EXERCISE TASK: Format as a numbered list the stretch of lines that opens with the line containing "Rendered at 2001 by 1125 pixels." and closes with the line containing "picture [0, 0, 1995, 1125]", skipping any blank lines.

SUPPLIED DATA:
•••

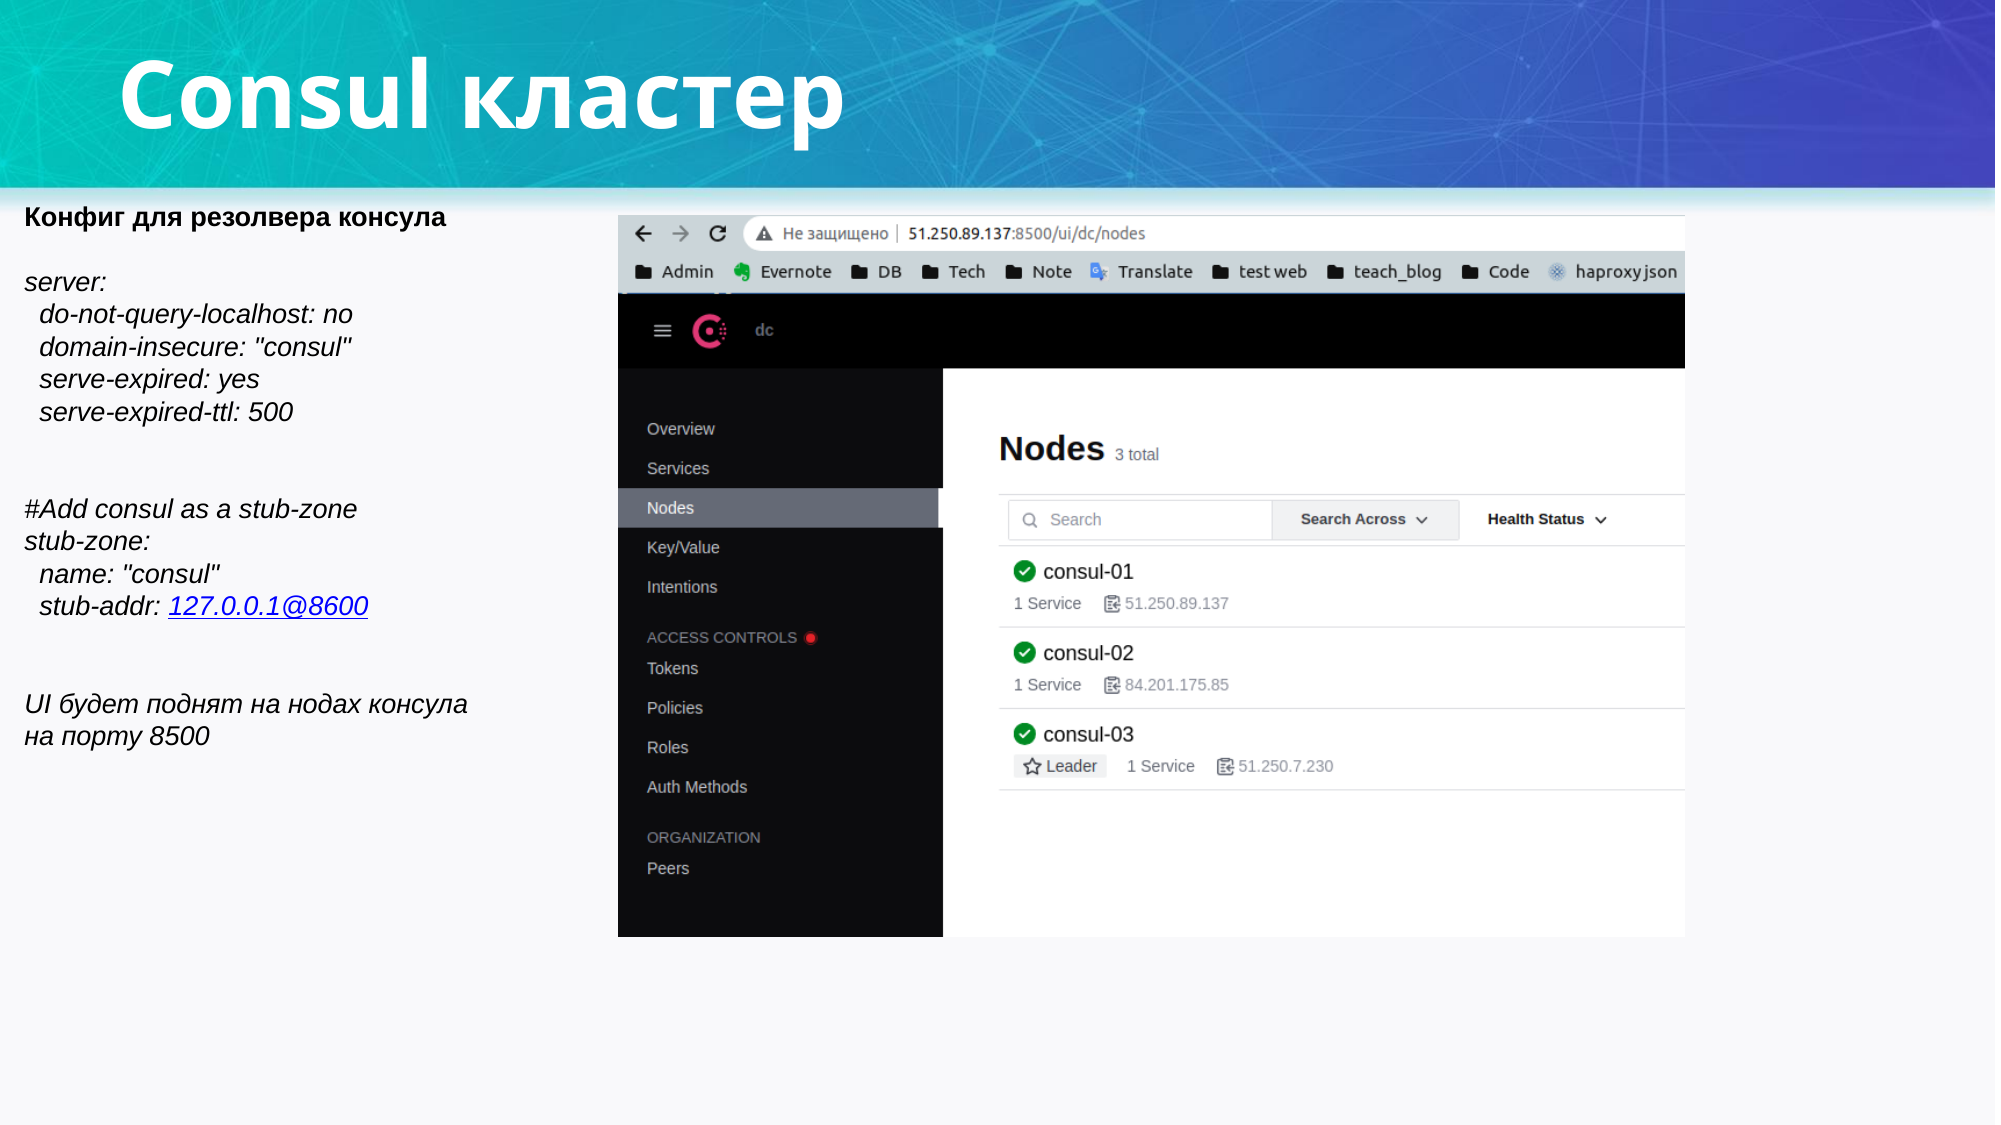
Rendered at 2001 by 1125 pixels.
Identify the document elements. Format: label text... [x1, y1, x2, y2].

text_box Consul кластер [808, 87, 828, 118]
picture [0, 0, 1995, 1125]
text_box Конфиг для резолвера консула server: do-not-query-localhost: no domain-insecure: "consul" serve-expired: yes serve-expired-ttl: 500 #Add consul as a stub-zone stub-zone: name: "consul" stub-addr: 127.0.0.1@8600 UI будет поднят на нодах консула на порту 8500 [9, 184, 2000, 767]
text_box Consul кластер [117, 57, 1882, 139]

•••

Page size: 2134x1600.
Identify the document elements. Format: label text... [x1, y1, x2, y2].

•••

FINAL RESULT:
1. Rendered at 2001 by 1125 pixels.
2. Identify the document elements. Format: label text... [x1, y1, x2, y2].
3. text_box Consul кластер [808, 87, 828, 118]
4. picture [0, 0, 1995, 1125]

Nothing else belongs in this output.